Mit einer dunklen Katakombe hat die 2.000 Quadratmeter umfassende, vom Genfer Architektenbüro GMAA entworfene Ausstellungsarchitektur tatsächlich nichts gemein, aller Kellerlage zum Trotz. Es war schon ein genialer Einfall, die Decke des größten zentralen Raums vollständig durch eine Glasscheibe zu ersetzen, die gleichzeitig den Boden für das Zierbassin auf der Villenterrasse bildet. Vom Wasser gefiltertes Tageslicht streut dadurch in die benachbarten Ausstellungskabinette. Die Kunst, derart stimmungsvoll in Szene gesetzt, hat hohen Wiedererkennungswert, wie die zwei Kommunistenporträts von Warhol (ein Lenin, ein Mao). Oder das Basquiat-Bild gleich am Eingang, das angeblich Édouard Carmignac selbst zeigt. Anderswo schielen vier blonde Comic-Ladys von Roy Lichtenstein auf die Neue im Raum: Sandro Botticellis Madonna mit dem Granatapfel – eine Gemeinschaftsarbeit (um 1487) von Künstler und Werkstatt, die noch im November bei einer Auktion im Hôtel Drouot in Paris für eine halbe Million Euro ersteigert wurde. Der Besucher trifft sonst vor allem auf Werke lebender Künstlergrößen wie Bruce Nauman, Gerhard Richter, John Baldessari oder Cindy Sherman, seltener auch von jüngeren, unbekannteren Schöpfern wie der Brasilianerin Janaina Mello Landini. "Es ist eine eklektische Sammlung", gibt Charles Carmignac zu. Aber garantieren die grundsoliden Werke mit überwiegend klingenden Künstlernamen nicht stabile Preise beim Wiederverkauf? Darum gehe es nicht, entgegnet Charles Carmignac sofort: "Mein Vater sieht die Sammlung nicht als Investment. Die Kunstwerke sind seine Leidenschaft. Er liebt es, sich mit ihnen zu umgeben und seinen Geschmack mit anderen Kunstliebhabern zu teilen."

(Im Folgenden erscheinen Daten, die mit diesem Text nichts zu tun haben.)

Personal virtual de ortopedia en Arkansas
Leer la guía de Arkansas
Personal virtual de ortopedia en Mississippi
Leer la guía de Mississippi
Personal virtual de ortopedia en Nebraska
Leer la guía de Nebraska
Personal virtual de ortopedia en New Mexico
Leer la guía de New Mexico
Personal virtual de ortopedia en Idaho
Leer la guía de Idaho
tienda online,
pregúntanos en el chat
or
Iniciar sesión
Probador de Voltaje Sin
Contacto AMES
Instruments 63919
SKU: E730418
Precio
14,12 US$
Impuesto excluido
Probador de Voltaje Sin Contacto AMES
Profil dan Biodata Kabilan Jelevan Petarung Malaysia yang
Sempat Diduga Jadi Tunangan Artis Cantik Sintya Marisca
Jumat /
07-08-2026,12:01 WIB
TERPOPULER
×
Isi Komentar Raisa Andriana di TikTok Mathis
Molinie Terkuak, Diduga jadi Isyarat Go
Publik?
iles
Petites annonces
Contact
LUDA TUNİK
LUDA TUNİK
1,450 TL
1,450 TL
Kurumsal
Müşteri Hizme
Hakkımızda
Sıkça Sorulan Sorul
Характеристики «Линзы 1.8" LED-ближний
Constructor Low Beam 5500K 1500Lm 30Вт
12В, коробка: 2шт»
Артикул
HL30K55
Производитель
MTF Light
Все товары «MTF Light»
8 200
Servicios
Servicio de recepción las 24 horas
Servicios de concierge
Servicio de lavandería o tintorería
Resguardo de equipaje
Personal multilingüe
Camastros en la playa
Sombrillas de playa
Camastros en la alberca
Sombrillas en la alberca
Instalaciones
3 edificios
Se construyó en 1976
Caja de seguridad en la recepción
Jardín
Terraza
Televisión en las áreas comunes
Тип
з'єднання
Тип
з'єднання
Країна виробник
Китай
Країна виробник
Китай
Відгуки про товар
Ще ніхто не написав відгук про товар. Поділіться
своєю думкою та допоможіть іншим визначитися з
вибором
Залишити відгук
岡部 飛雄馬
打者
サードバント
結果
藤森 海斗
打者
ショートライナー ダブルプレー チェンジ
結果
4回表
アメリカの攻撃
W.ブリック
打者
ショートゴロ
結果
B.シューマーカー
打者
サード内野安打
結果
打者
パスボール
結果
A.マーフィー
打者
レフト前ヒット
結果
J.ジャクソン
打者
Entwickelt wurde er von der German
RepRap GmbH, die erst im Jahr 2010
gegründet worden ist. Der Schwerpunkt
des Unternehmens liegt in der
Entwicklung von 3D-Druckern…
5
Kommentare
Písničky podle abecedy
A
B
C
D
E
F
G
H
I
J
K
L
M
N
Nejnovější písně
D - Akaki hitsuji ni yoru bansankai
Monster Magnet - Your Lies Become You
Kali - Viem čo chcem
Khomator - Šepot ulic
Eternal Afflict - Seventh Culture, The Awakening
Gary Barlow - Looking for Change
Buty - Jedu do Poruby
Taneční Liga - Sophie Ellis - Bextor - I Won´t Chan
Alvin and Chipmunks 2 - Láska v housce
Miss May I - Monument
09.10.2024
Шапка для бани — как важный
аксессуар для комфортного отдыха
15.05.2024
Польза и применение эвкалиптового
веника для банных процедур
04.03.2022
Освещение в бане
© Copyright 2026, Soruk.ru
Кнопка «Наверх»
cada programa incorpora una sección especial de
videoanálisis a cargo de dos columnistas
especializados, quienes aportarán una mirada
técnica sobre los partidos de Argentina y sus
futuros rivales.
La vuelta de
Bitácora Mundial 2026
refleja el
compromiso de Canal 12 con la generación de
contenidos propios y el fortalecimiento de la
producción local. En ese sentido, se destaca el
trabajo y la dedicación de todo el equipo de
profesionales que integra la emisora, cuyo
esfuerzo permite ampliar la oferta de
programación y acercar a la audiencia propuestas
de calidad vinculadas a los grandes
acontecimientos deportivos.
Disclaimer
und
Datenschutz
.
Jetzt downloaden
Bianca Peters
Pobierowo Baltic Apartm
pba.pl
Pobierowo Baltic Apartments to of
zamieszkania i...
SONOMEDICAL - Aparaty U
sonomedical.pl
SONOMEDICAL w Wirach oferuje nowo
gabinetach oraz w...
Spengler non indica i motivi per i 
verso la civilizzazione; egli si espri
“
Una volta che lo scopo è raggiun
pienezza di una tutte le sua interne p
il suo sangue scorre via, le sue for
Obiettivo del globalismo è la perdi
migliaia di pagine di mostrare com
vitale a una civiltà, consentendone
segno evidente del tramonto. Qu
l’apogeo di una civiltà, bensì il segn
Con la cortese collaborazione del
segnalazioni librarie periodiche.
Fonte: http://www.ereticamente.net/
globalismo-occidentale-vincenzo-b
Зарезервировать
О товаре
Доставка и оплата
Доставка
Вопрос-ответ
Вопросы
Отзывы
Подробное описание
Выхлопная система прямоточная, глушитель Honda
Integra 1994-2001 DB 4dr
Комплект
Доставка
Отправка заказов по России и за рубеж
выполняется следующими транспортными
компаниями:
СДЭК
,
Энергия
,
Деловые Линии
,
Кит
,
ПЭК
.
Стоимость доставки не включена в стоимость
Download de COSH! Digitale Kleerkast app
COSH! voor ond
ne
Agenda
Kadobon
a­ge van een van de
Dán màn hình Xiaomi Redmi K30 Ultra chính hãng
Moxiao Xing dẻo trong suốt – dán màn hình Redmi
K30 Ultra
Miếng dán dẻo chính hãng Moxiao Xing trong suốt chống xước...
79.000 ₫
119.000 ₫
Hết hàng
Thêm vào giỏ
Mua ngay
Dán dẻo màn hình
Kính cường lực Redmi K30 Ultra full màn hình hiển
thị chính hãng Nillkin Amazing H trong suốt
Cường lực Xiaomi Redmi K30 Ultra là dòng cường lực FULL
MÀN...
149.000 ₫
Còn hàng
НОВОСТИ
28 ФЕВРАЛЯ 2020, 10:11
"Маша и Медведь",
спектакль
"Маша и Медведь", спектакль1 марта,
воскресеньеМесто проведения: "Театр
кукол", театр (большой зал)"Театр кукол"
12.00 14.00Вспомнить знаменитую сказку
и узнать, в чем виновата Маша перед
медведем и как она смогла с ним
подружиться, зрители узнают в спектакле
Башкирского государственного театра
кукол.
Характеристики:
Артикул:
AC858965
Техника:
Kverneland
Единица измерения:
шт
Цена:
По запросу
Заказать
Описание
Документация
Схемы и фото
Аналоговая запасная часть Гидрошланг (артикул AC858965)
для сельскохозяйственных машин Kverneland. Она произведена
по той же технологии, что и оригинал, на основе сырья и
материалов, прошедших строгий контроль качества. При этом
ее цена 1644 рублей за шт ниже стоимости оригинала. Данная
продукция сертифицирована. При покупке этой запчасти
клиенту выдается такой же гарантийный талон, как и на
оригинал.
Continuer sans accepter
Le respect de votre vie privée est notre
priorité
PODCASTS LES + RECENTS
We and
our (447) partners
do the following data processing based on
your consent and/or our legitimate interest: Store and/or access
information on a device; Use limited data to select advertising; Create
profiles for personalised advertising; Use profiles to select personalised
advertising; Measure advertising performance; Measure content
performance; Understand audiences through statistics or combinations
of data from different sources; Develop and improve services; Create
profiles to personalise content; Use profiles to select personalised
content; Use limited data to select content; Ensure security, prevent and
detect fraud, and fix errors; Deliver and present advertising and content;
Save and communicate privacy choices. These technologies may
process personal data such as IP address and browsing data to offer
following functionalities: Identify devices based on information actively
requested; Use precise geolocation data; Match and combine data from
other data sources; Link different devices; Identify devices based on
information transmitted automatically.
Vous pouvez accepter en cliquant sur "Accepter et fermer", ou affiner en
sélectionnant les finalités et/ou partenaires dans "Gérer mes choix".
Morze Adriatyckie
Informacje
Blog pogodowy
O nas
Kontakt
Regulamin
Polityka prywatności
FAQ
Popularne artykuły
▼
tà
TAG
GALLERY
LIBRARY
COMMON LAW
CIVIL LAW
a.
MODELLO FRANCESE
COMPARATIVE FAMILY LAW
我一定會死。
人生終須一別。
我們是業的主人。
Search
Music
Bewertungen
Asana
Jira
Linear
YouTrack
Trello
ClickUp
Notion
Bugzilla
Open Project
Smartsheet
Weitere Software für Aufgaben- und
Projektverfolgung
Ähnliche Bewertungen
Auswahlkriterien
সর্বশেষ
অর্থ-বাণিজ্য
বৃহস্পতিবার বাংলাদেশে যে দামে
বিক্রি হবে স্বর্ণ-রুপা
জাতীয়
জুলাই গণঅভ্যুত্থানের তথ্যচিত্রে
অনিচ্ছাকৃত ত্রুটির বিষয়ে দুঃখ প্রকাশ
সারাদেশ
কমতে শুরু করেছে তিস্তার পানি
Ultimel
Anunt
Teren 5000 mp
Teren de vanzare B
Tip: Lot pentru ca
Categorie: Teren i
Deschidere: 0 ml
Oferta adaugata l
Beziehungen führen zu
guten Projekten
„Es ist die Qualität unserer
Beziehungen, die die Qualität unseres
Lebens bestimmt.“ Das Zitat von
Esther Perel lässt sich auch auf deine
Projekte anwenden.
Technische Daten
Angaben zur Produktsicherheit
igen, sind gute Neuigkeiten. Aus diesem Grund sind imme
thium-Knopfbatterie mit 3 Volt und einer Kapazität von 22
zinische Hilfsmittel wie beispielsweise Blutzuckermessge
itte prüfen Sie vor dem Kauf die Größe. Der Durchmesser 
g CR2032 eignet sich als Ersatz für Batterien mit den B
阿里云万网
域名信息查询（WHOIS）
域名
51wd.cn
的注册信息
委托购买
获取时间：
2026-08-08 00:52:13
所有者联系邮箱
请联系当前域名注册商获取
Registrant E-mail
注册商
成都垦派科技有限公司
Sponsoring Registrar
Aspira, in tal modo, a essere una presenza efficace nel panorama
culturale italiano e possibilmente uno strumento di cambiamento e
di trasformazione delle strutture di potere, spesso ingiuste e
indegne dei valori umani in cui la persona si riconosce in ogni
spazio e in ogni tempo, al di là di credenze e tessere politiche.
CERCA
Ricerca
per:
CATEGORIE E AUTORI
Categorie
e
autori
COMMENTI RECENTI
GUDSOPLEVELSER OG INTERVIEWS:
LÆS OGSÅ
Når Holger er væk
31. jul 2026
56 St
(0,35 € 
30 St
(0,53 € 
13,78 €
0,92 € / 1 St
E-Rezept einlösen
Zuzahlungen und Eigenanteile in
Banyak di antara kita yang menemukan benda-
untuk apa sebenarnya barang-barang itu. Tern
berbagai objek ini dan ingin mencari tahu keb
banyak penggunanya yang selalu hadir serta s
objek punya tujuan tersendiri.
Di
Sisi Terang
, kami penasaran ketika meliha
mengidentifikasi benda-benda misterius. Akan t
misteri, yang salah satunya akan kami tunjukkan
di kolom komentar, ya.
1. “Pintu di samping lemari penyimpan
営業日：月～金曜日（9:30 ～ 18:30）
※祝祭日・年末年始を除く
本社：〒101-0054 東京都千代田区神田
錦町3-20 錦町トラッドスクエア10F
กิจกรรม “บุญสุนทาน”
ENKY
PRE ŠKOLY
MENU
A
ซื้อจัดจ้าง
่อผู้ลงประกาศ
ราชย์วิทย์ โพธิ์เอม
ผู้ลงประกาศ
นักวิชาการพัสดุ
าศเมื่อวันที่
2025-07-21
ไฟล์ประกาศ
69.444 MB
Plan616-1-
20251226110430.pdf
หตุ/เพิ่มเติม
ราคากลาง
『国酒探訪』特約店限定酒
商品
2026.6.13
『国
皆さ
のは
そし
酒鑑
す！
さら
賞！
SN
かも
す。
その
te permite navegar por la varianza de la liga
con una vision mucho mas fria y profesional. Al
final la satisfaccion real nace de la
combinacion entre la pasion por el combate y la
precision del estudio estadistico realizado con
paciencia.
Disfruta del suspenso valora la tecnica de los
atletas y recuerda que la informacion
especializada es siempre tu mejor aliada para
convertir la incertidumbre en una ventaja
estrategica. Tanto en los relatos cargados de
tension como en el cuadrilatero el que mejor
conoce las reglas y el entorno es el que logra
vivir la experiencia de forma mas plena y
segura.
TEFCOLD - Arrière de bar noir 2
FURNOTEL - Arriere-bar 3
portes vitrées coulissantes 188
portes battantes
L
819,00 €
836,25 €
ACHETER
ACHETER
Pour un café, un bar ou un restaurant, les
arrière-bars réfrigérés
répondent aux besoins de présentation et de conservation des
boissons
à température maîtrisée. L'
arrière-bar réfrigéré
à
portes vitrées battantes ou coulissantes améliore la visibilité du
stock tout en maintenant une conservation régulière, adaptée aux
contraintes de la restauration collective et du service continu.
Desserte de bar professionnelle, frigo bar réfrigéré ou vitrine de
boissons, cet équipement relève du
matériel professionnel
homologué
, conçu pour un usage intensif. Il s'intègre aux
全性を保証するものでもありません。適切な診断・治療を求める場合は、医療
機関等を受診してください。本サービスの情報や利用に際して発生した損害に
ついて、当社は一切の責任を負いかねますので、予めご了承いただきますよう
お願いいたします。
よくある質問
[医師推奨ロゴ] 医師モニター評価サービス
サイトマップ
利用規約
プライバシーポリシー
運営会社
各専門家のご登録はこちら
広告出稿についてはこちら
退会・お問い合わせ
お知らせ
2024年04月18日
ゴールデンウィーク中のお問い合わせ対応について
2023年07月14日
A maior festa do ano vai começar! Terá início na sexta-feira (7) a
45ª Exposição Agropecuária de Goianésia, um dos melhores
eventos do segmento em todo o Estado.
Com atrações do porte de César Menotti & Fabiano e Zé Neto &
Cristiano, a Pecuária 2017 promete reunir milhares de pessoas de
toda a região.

Der Museumsbau war zweifellos ein cleverer Schachzug der Carmignacs. Denn mehr als die Sammlung an sich lockt das Zusammenspiel von Kunst, Architektur und Natur nach Porquerolles. Ein feines Gespür für Dramaturgie offenbart sich in der Präsentation von fast 20 Skulpturen, die Künstler eigens für das Museum und den Garten geschaffen haben – da spielte wohl die Inszenierungserfahrung des langjährigen Musikers eine Rolle. "Mein Vater schätzt starke Bilder", sagt Charles Carmignac. "Mich interessieren auch Dinge, die stärker im Inneren wirken und ein bisschen unsichtbarer sind. Von der Schönheit eines Konzepts fühle ich mich angezogen." Und so bleibt die Frage, wie der Sohn die Sammlung des Vaters weiterentwickeln wird. Was würde er selbst gern kaufen? "Ich verehre den Lichtkünstler James Turrell", entgegnet Carmignac. "Aber noch lieber würde ich den künftigen, noch unbekannten Schülern von Turrell begegnen." Turrellhaftes würde passen nach Porquerolles: der amerikanische Land-Art-Künstler, der Lichtinstallationen schafft, die grenzenlos scheinen. Ohne Oben und Unten. Mit seinem Werk oder dem eines seiner Schüler hätte die französische Insel einen weiteren Leuchtturm.